-------- DATA FOR THIS EXERCISE --------
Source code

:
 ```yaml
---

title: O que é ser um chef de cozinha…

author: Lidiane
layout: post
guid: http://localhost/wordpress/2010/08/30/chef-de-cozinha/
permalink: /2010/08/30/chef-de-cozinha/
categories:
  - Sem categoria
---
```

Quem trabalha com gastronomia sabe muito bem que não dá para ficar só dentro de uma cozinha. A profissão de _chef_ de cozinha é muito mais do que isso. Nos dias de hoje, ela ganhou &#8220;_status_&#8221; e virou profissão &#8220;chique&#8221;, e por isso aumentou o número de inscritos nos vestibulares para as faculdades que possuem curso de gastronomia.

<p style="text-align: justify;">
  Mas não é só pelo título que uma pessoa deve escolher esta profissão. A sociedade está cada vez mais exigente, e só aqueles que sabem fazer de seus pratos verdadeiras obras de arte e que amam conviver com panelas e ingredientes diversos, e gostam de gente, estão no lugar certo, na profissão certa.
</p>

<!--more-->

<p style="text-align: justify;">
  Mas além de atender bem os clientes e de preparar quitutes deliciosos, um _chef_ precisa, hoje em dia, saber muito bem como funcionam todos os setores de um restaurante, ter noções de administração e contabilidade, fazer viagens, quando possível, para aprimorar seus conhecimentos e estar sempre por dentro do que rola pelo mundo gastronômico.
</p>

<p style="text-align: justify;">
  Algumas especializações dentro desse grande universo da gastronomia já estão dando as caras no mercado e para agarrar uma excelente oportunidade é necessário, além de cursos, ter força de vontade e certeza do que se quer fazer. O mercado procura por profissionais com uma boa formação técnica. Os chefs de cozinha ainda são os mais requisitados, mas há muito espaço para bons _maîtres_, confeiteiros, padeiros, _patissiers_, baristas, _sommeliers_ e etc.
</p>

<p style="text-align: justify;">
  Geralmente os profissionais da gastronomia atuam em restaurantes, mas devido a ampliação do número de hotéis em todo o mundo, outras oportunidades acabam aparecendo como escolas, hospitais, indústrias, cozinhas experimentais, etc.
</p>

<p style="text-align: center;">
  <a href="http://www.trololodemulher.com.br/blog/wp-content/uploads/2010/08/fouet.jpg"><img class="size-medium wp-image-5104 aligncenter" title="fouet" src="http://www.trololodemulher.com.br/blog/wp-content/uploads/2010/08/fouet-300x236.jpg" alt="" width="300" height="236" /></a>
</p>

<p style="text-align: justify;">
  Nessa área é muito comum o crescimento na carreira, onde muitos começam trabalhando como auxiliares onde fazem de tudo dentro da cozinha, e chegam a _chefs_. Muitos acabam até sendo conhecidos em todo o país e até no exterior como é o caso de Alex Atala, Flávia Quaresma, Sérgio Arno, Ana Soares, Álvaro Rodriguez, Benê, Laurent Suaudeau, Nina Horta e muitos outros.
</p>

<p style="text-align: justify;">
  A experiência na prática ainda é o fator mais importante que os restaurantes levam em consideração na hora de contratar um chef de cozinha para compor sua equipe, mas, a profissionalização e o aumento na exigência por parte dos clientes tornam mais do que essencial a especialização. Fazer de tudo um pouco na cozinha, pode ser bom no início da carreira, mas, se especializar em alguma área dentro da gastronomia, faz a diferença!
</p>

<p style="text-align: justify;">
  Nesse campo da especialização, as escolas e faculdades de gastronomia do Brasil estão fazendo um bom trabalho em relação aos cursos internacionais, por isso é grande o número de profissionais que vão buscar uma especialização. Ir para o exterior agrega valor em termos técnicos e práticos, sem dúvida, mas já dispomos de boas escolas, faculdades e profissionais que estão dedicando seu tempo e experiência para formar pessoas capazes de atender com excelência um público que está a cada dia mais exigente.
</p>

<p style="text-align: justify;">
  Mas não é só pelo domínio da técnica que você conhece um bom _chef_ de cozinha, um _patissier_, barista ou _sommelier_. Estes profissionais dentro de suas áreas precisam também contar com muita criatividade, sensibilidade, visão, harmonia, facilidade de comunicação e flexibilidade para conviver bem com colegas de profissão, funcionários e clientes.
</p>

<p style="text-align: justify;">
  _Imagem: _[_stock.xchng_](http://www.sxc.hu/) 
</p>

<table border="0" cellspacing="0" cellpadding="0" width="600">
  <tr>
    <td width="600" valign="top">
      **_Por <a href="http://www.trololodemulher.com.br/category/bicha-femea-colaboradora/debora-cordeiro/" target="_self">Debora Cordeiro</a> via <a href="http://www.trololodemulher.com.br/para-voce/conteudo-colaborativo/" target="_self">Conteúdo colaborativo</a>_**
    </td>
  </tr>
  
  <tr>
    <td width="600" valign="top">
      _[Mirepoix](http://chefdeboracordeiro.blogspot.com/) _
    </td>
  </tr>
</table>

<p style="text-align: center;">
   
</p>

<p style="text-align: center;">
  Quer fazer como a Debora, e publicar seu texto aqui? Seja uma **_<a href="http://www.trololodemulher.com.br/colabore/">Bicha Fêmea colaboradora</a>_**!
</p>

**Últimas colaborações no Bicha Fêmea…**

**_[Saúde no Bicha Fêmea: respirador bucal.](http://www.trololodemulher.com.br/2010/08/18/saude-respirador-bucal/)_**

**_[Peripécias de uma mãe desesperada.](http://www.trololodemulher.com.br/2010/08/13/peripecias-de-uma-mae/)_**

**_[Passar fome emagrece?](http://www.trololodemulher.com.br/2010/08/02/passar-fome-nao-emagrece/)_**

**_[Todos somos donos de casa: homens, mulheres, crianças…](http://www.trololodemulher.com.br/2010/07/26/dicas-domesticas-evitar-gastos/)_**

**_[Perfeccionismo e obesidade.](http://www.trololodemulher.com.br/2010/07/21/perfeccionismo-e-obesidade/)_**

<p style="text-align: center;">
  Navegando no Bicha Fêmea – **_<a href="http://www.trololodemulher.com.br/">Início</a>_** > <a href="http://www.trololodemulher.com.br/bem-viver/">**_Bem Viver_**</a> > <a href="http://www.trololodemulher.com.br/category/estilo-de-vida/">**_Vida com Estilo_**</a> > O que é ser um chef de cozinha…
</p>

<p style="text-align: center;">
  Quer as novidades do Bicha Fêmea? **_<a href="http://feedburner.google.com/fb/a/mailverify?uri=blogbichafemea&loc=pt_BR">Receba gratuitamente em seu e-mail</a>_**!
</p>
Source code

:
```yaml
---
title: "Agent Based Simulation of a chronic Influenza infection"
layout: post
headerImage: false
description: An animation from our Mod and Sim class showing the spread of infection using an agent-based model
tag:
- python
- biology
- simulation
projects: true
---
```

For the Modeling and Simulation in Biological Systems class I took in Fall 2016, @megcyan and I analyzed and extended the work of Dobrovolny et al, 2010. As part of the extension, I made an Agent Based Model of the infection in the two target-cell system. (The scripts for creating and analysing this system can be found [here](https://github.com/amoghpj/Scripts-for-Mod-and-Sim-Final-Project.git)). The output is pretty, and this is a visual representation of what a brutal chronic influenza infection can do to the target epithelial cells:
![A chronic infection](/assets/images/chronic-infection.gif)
--------
WORK ORDER: From the preceding material, extract every line exactly.

SOLUTION TO THIS TASK:
Source code

:
 ```yaml
---

title: O que é ser um chef de cozinha…

author: Lidiane
layout: post
guid: http://localhost/wordpress/2010/08/30/chef-de-cozinha/
permalink: /2010/08/30/chef-de-cozinha/
categories:
  - Sem categoria
---
```

Quem trabalha com gastronomia sabe muito bem que não dá para ficar só dentro de uma cozinha. A profissão de _chef_ de cozinha é muito mais do que isso. Nos dias de hoje, ela ganhou &#8220;_status_&#8221; e virou profissão &#8220;chique&#8221;, e por isso aumentou o número de inscritos nos vestibulares para as faculdades que possuem curso de gastronomia.

<p style="text-align: justify;">
  Mas não é só pelo título que uma pessoa deve escolher esta profissão. A sociedade está cada vez mais exigente, e só aqueles que sabem fazer de seus pratos verdadeiras obras de arte e que amam conviver com panelas e ingredientes diversos, e gostam de gente, estão no lugar certo, na profissão certa.
</p>

<!--more-->

<p style="text-align: justify;">
  Mas além de atender bem os clientes e de preparar quitutes deliciosos, um _chef_ precisa, hoje em dia, saber muito bem como funcionam todos os setores de um restaurante, ter noções de administração e contabilidade, fazer viagens, quando possível, para aprimorar seus conhecimentos e estar sempre por dentro do que rola pelo mundo gastronômico.
</p>

<p style="text-align: justify;">
  Algumas especializações dentro desse grande universo da gastronomia já estão dando as caras no mercado e para agarrar uma excelente oportunidade é necessário, além de cursos, ter força de vontade e certeza do que se quer fazer. O mercado procura por profissionais com uma boa formação técnica. Os chefs de cozinha ainda são os mais requisitados, mas há muito espaço para bons _maîtres_, confeiteiros, padeiros, _patissiers_, baristas, _sommeliers_ e etc.
</p>

<p style="text-align: justify;">
  Geralmente os profissionais da gastronomia atuam em restaurantes, mas devido a ampliação do número de hotéis em todo o mundo, outras oportunidades acabam aparecendo como escolas, hospitais, indústrias, cozinhas experimentais, etc.
</p>

<p style="text-align: center;">
  <a href="http://www.trololodemulher.com.br/blog/wp-content/uploads/2010/08/fouet.jpg"><img class="size-medium wp-image-5104 aligncenter" title="fouet" src="http://www.trololodemulher.com.br/blog/wp-content/uploads/2010/08/fouet-300x236.jpg" alt="" width="300" height="236" /></a>
</p>

<p style="text-align: justify;">
  Nessa área é muito comum o crescimento na carreira, onde muitos começam trabalhando como auxiliares onde fazem de tudo dentro da cozinha, e chegam a _chefs_. Muitos acabam até sendo conhecidos em todo o país e até no exterior como é o caso de Alex Atala, Flávia Quaresma, Sérgio Arno, Ana Soares, Álvaro Rodriguez, Benê, Laurent Suaudeau, Nina Horta e muitos outros.
</p>

<p style="text-align: justify;">
  A experiência na prática ainda é o fator mais importante que os restaurantes levam em consideração na hora de contratar um chef de cozinha para compor sua equipe, mas, a profissionalização e o aumento na exigência por parte dos clientes tornam mais do que essencial a especialização. Fazer de tudo um pouco na cozinha, pode ser bom no início da carreira, mas, se especializar em alguma área dentro da gastronomia, faz a diferença!
</p>

<p style="text-align: justify;">
  Nesse campo da especialização, as escolas e faculdades de gastronomia do Brasil estão fazendo um bom trabalho em relação aos cursos internacionais, por isso é grande o número de profissionais que vão buscar uma especialização. Ir para o exterior agrega valor em termos técnicos e práticos, sem dúvida, mas já dispomos de boas escolas, faculdades e profissionais que estão dedicando seu tempo e experiência para formar pessoas capazes de atender com excelência um público que está a cada dia mais exigente.
</p>

<p style="text-align: justify;">
  Mas não é só pelo domínio da técnica que você conhece um bom _chef_ de cozinha, um _patissier_, barista ou _sommelier_. Estes profissionais dentro de suas áreas precisam também contar com muita criatividade, sensibilidade, visão, harmonia, facilidade de comunicação e flexibilidade para conviver bem com colegas de profissão, funcionários e clientes.
</p>

<p style="text-align: justify;">
  _Imagem: _[_stock.xchng_](http://www.sxc.hu/) 
</p>

<table border="0" cellspacing="0" cellpadding="0" width="600">
  <tr>
    <td width="600" valign="top">
      **_Por <a href="http://www.trololodemulher.com.br/category/bicha-femea-colaboradora/debora-cordeiro/" target="_self">Debora Cordeiro</a> via <a href="http://www.trololodemulher.com.br/para-voce/conteudo-colaborativo/" target="_self">Conteúdo colaborativo</a>_**
    </td>
  </tr>
  
  <tr>
    <td width="600" valign="top">
      _[Mirepoix](http://chefdeboracordeiro.blogspot.com/) _
    </td>
  </tr>
</table>

<p style="text-align: center;">
   
</p>

<p style="text-align: center;">
  Quer fazer como a Debora, e publicar seu texto aqui? Seja uma **_<a href="http://www.trololodemulher.com.br/colabore/">Bicha Fêmea colaboradora</a>_**!
</p>

**Últimas colaborações no Bicha Fêmea…**

**_[Saúde no Bicha Fêmea: respirador bucal.](http://www.trololodemulher.com.br/2010/08/18/saude-respirador-bucal/)_**

**_[Peripécias de uma mãe desesperada.](http://www.trololodemulher.com.br/2010/08/13/peripecias-de-uma-mae/)_**

**_[Passar fome emagrece?](http://www.trololodemulher.com.br/2010/08/02/passar-fome-nao-emagrece/)_**

**_[Todos somos donos de casa: homens, mulheres, crianças…](http://www.trololodemulher.com.br/2010/07/26/dicas-domesticas-evitar-gastos/)_**

**_[Perfeccionismo e obesidade.](http://www.trololodemulher.com.br/2010/07/21/perfeccionismo-e-obesidade/)_**

<p style="text-align: center;">
  Navegando no Bicha Fêmea – **_<a href="http://www.trololodemulher.com.br/">Início</a>_** > <a href="http://www.trololodemulher.com.br/bem-viver/">**_Bem Viver_**</a> > <a href="http://www.trololodemulher.com.br/category/estilo-de-vida/">**_Vida com Estilo_**</a> > O que é ser um chef de cozinha…
</p>

<p style="text-align: center;">
  Quer as novidades do Bicha Fêmea? **_<a href="http://feedburner.google.com/fb/a/mailverify?uri=blogbichafemea&loc=pt_BR">Receba gratuitamente em seu e-mail</a>_**!
</p>
Source code

:
```yaml
---
title: "Agent Based Simulation of a chronic Influenza infection"
layout: post
headerImage: false
description: An animation from our Mod and Sim class showing the spread of infection using an agent-based model
tag:
- python
- biology
- simulation
projects: true
---
```

For the Modeling and Simulation in Biological Systems class I took in Fall 2016, @megcyan and I analyzed and extended the work of Dobrovolny et al, 2010. As part of the extension, I made an Agent Based Model of the infection in the two target-cell system. (The scripts for creating and analysing this system can be found [here](https://github.com/amoghpj/Scripts-for-Mod-and-Sim-Final-Project.git)). The output is pretty, and this is a visual representation of what a brutal chronic influenza infection can do to the target epithelial cells:
![A chronic infection](/assets/images/chronic-infection.gif)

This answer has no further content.